Située dans l’Oise, à une soixantaine de kilomètres de Paris, Méru est la capitale de la nacre. Mais ce n’est pas pour ça que cette ville de 14000 habitants a défrayé la chronique. C’est plutôt parce que Nicolas Sarkozy a été obligé de s’y rendre par trois fois. La première fois pour inaugurer une gendarmerie flambant neuve. Et deux autres fois à cause des violences commises dans le secteur - du style l’Intermarché du coin qui brûle où le caillassage en règle de la nouvelle gendarmerie à la suite d’une interpellation musclée en décembre dernier.
Mais bon. Après coup on ne sait plus trop qui fait peur à qui. Est-ce qu’un ministre qui débarque en Puma -l’hélicoptère de l’armée, pas les baskets- pour féliciter ses troupes n’est pas tout aussi apeurant qu’une cinquantaine de casseurs s’en prenant au commissariat ?
Parce qu’après avoir ainsi « apaisé » les esprits, il s’en va, le ministre, il rentre chez lui.
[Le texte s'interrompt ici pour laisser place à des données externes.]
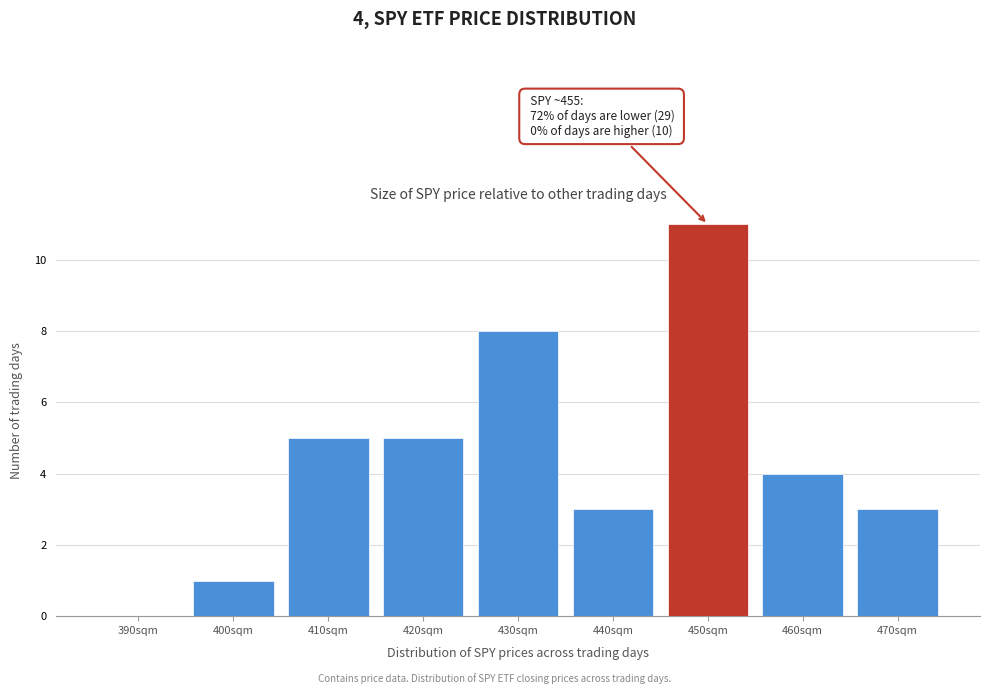

Reading left to right, extract all data points from this chart.

390sqm=0	400sqm=1	410sqm=5	420sqm=5	430sqm=8	440sqm=3	450sqm=11	460sqm=4	470sqm=3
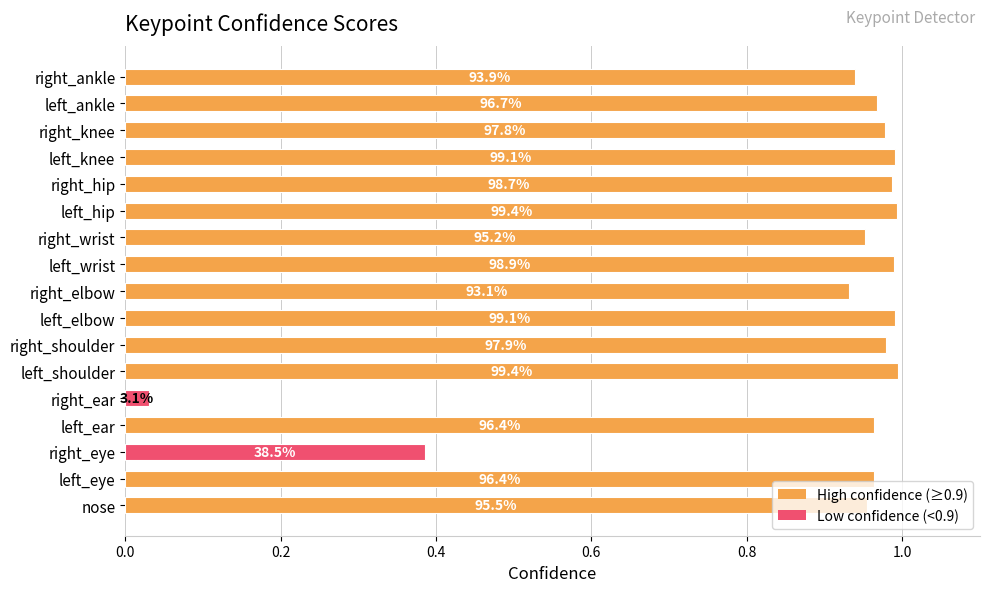

How many bars are there in total?

17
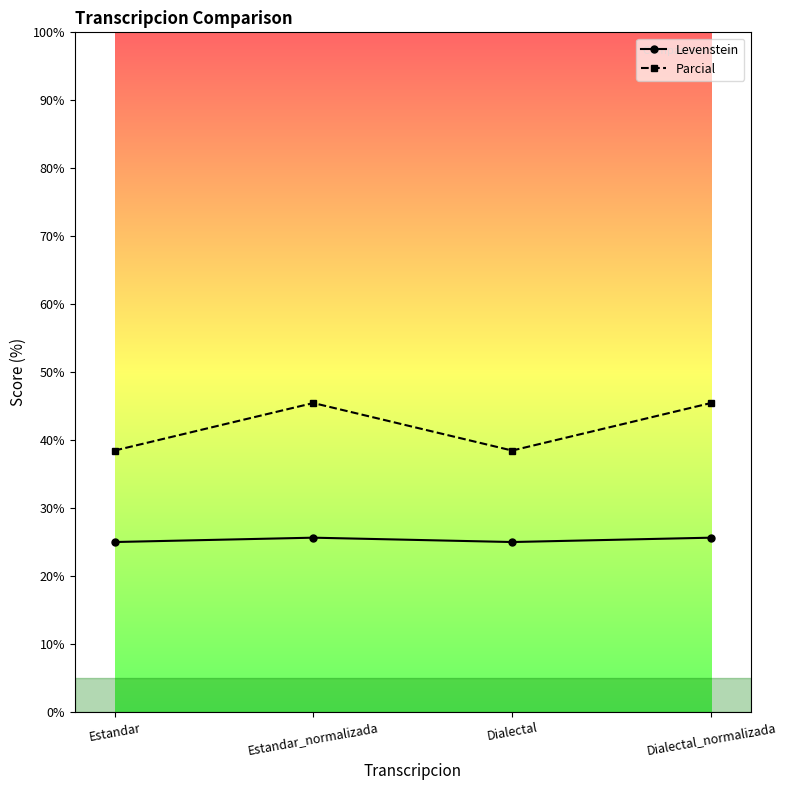

True or false: Levenstein has more than 1 points higher than both neighbors.

False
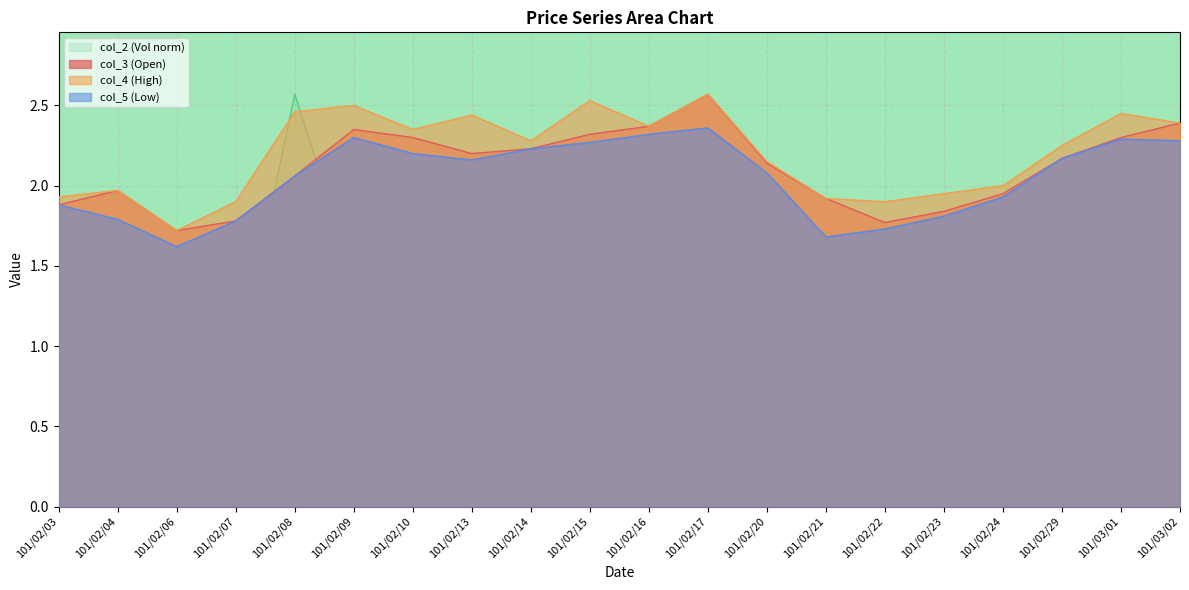

True or false: col_5 has a value of 0.8 at 101/03/01.

False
Et chez lui, ce n’est pas forcément le quartier de la Nacre à Méru.
Bon. Alors qu’est-ce qui reste, à Méru ? Ben des gens qui ont peur. Et comme le ministre est parti, ben ils ont peur des jeunes. Normal, quoi.
Surtout qu’ils sont pas bien informés, les Méruviens. La preuve : ce filet dans le journal « 7 jours Méru, Chambly et Neuilly » daté du 28 mars 2003, que nous recopions mot pour mot : « La gendarmerie de Méru nous a signifié cette semaine que, dans le but de ne pas affoler la population, elle ne nous communiquera plus désormais que les faits divers « importants ». Nous laissons nos lecteurs juges de cette situation... ». Ben voui, tant qu’à faire, autant laisser aux gendarmes le soin de faire le tri dans l’information, y’a plus qu’à dormir tranquille.
Oui, mais, quand même, s’il arrivait, par accident, que des événements oh, pas importants au point d’être publiables dans un journal, mais pouvant, éventuellement, nuire au bon fonctionnement de la cité, surviennent, alors que faire ? Là encore, le journal municipal a la solution. Il s’appelle « Le Méruvien », et il est daté de décembre 2003 (période des échauffourées et de la dernière venue de Sarkozy sur place). Cette fois-ci, c’est en page dix, et nous vous recopions la teneur de l’encadré Sécurité : « Une enquête fait apparaître que beaucoup de faits relatés par les habitants ne sont pas signalés à la police Municipale et ne peuvent donc être suivis d’une intervention immédiate. Nous vous rappelons que le poste de police municipale est ouvert 24h/24. Si vous êtes victimes d’un problème d’insécurité de quelque nature qu’il soit, n’hésitez pas à contacter la police municipale au 03.XX.XX.XX.XX (...). La police municipale (PM) vous rappelle par ailleurs l’importance du témoignage, qui peut contribuer à l’élucidation d’un certain nombre d’enquêtes ».
En résumé : balancez, bonnes gens, balancez vos voisins, il en restera toujours quelque chose. En tout cas, nous, on dira rien à la presse. Ca se passe comme çà, des fois, dans l’Oise.